Bunlar yapılmak yerine yanlış algılamayı artıracak polemikler ortalığı sardı. Muhalefet ile iktidar sözcüleri aylardır birbirlerini suçlayıcı açıklamalar yapıyor; yaraya tuz basmaktan ve acıyı artırmaktan başka bir şeye yaramıyor bu polemikler...

Cumhurbaşkanı Abdullah Gül ABD gezisi boyunca duyduğu derin acıyı paylaştı; "Özür dilemek ne ki, ben bundan ötesini söylüyorum" diyen de o... Başbakan Tayyip Erdoğan'ın operasyonla işlenen yanlışlığa, 34 vatandaşın hayatını kaybetmesine daha az üzüldüğünü düşünmemiz için bir sebep yok; tam tersine vicdanlı her insan gibi o da olandan derin bir hüzün duyuyordur.

Oysa yayılan hava bunun tam tersi... 'Devlet' denilince akla gelen kişi ve kurumların olana fazla aldırmadığı havası giderek ülkeyi teslim almaya başladı.

Çelişkili resmi açıklamalar da işin tuzu biberi... Bir bakan bazı askeri yetkilileri suçluyor, ertesi gün o askerlerin olayda yetkileri bulunmadığı duyuruluyor; bakanın üslubu Ak Parti'nin en yetkili sözcüsü tarafından 'duyarsız' bulunarak kınanıyor...

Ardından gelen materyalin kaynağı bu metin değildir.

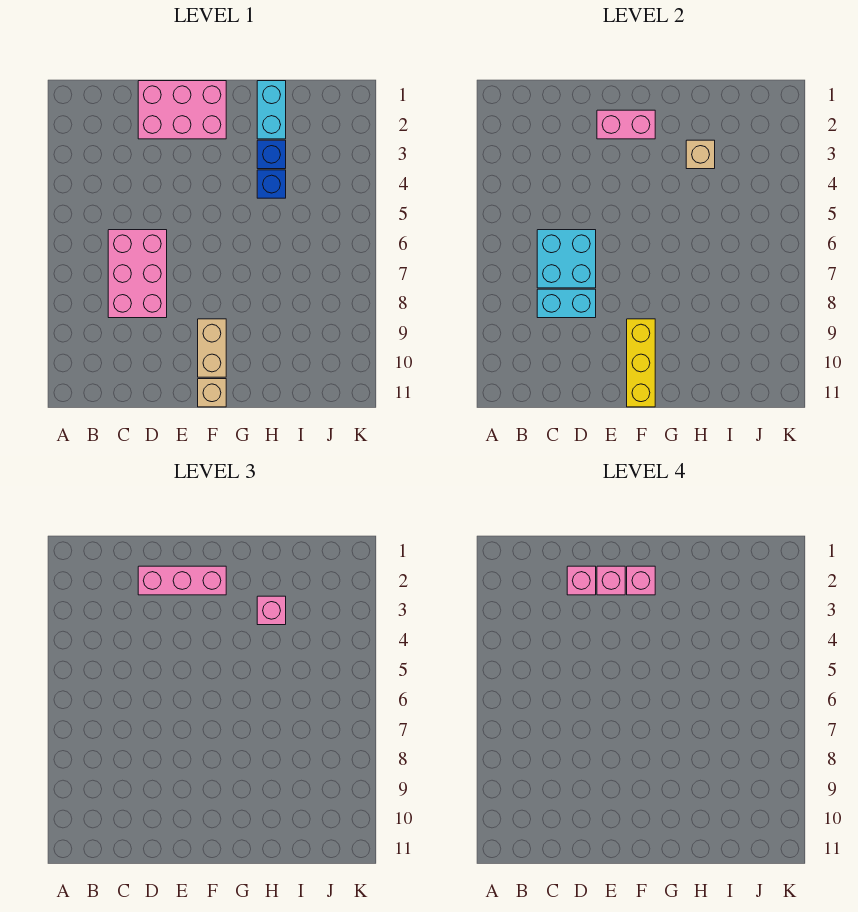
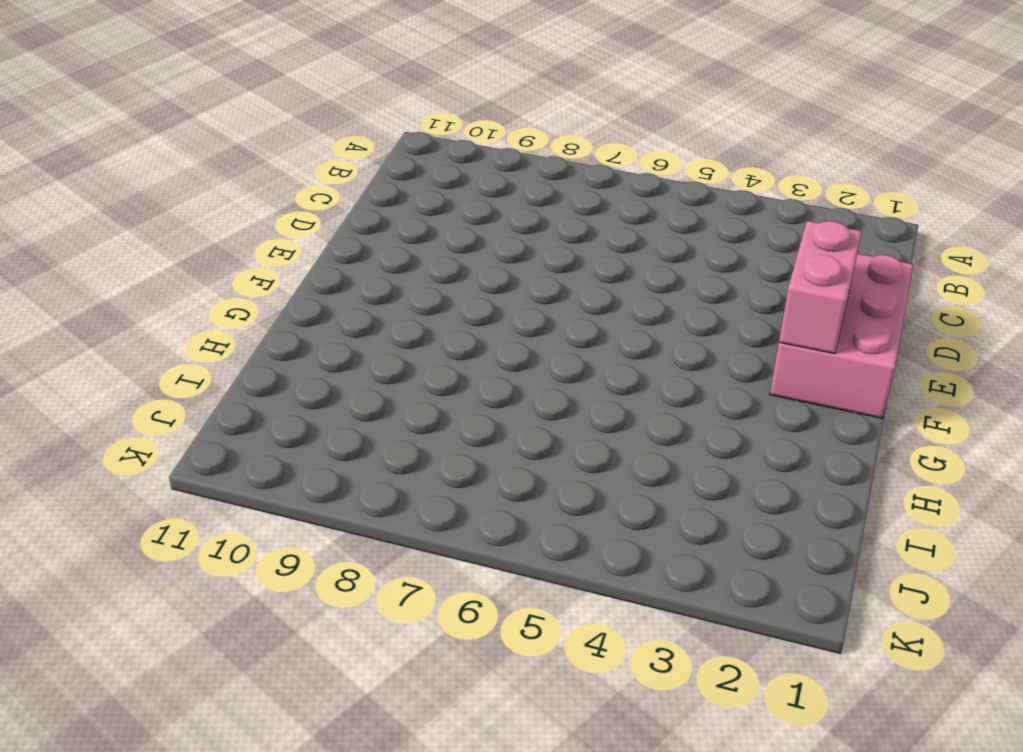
none -> pink brick C6:D8 level 1
none -> tan brick F9:F10 level 1
none -> tan brick F11 level 1

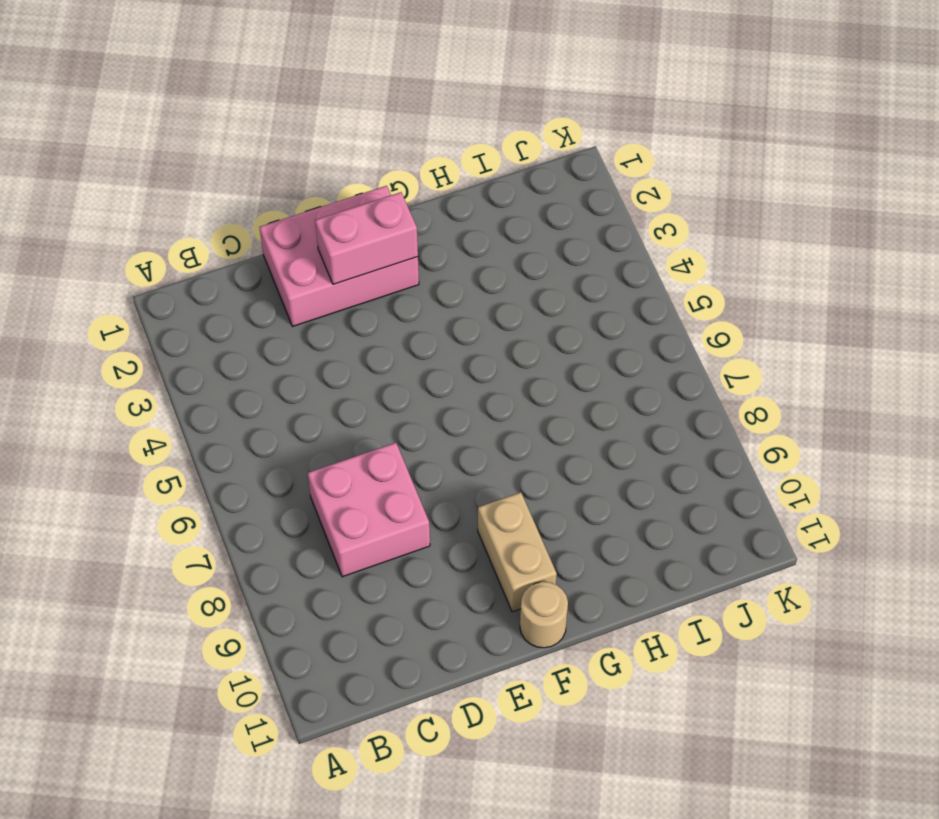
pink brick C7:D8 level 1 -> pink brick C6:D8 level 1
tan round brick F11 level 1 -> tan brick F11 level 1
none -> cyan brick H1:H2 level 1
none -> blue brick H3 level 1
none -> blue brick H4 level 1

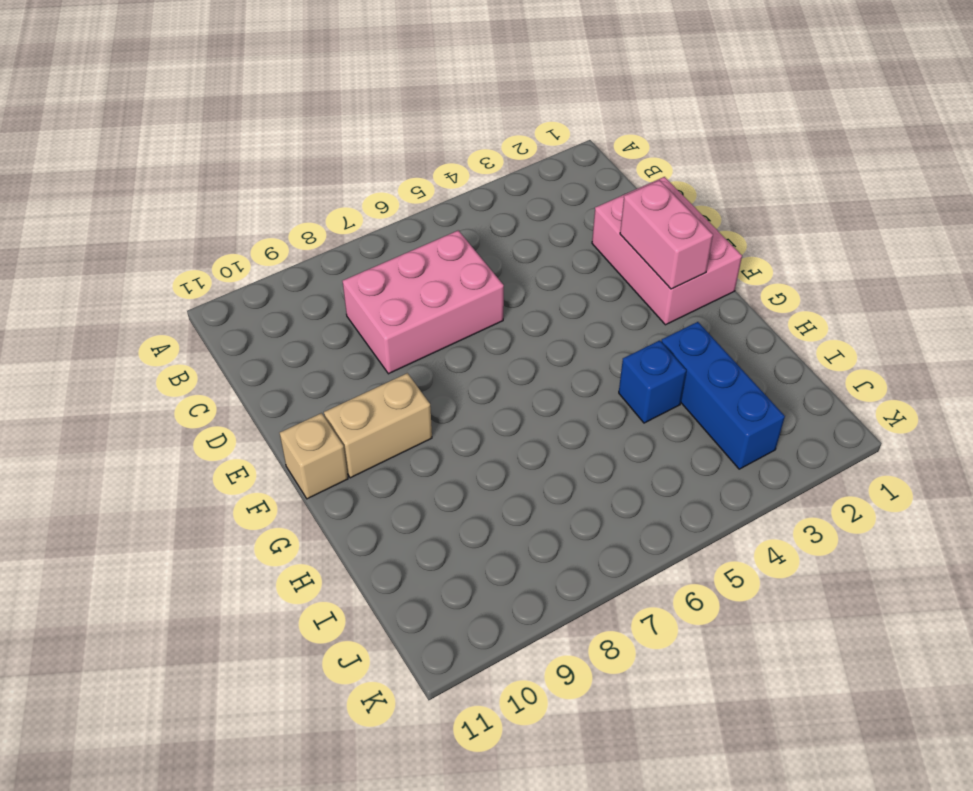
blue brick H3:J3 level 1 -> blue brick H3 level 1
none -> cyan brick H1:H2 level 1
none -> cyan brick C6:D7 level 2
none -> cyan brick C8:D8 level 2

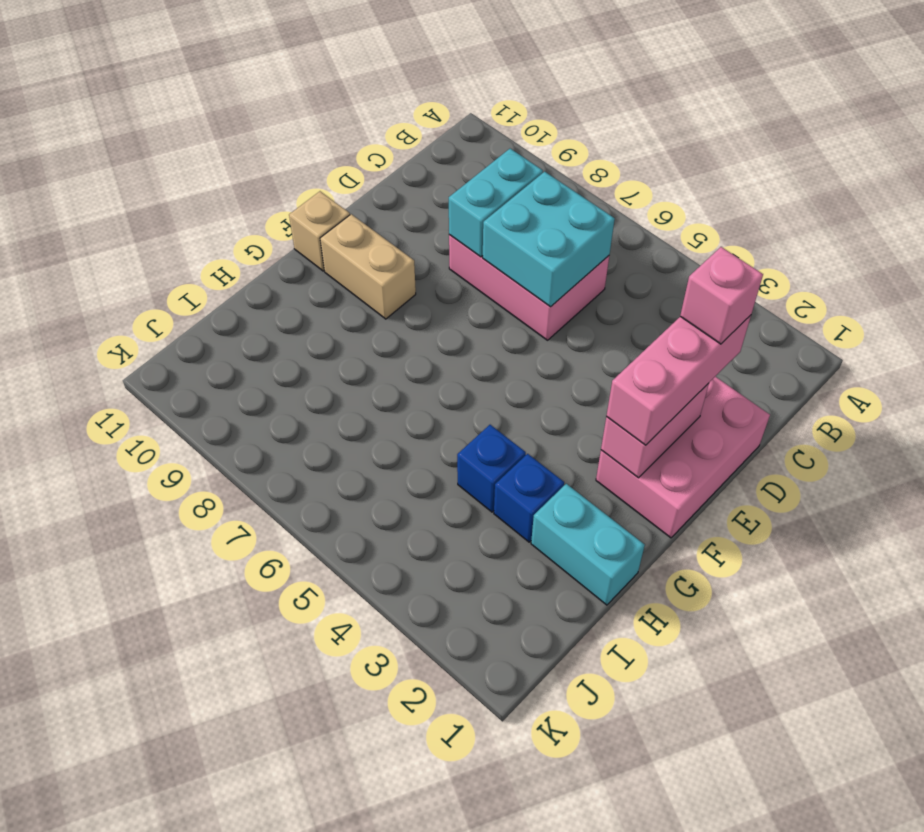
none -> yellow brick F9:F11 level 2
none -> tan brick H3 level 2
none -> pink brick H3 level 3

İnsanlar neye, kime inanacağını şaşırıyorsa, buna şaşmalı mı?

Hava böylesine bulanıklaşınca yalan mı gerçek mi olduğu bilinmez söylentilerin ortalığı kaplaması kaçınılmazlaşıyor. Siyasilerin askeri operasyonlarda herhangi bir müdahalesi ve sorumluluğu olmadığı anlaşıldığına göre, silsile-i meratip içerisinde askeri sorumluluk söz konusu; peki de top neden siyasilerin alanında sekip duruyor?

Basiret bağlanması da burada işte... Askerlik sorumluluk sanatıdır ve bir çivinin bir nalı, bir nalın bir atı, bir atın da savaşı kaybettirebileceğine inanılır. Her duruma hazırlıklı olması beklenir askerin; eksiği gediği olana acınmaz. 'Teftiş fırçası' diye bir şey varsa, bunun içindir.

Oysa beş ay boyunca sorumluluğun askeri hiyerarşi içerisinde bir yerlerde bulunduğu anlaşıldı da, kimde olduğu bir türlü belirlenemedi. 'Askerlik' denildiğinde akla gelen bütün kavramlara aykırı bir durum bu. Asker sustukça cumhurbaşkanı, başbakan konuşuyor ve oluşumunda katkıları bulunmayan bir kararın gündeme dayattığı sorumluluğu göğüslemek zorunda kalıyorlar... Düpedüz haksızlık bu.

Kararı kim verdiyse sorumluluğu da üstlenmeli.